# Rubik's 360 in competitions?



## ham10444 (Oct 10, 2009)

Will the new Rubik's 360 be an offical event in WCA competitions? i just wanted to know so if i should go buy one or not. please respond


----------



## Cyrok215 (Oct 10, 2009)

I assume so, It's at the World Championship.


----------



## ham10444 (Oct 10, 2009)

Cyrok215 said:


> Yes, It's at the World Championship.



interesting


----------



## Mike Hughey (Oct 10, 2009)

It's at the world championship, but it's not yet an official event.

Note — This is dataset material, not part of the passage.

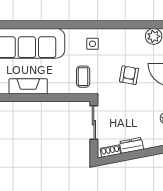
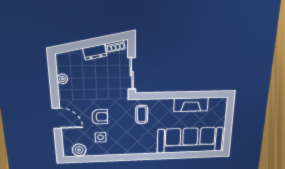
side table: (92, 44) -> (101, 137), moved
armchair: (129, 75) -> (100, 117), turned -100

I would assume that if it is to become one, it will need to be introduced into the official regulations, which will probably happen at the beginning of next year at the usual time.


----------



## Cyrok215 (Oct 10, 2009)

Mike Hughey said:


> It's at the world championship, but it's not yet an official event. I would assume that if it is to become one, it will need to be introduced into the official regulations, which will probably happen at the beginning of next year at the usual time.



Oh, I thought it had to be an official event to be at a competition.... My mistake.


----------



## Mike Hughey (Oct 10, 2009)

We're allowed to have non-official events at competitions; it's just that they don't count and won't go in the official database. The Rubik's 360 is a special case - it's being sponsored, so the competition is being partially paid for (and therefore made possible) by adding that event. The same thing is true about the Touch Cube, I think.


----------



## IamWEB (Oct 12, 2009)

I think the 360 would be a very fun addition to the events!
I hope it becomes one, but I'm not sure how many competitors it would have at the average competition.


----------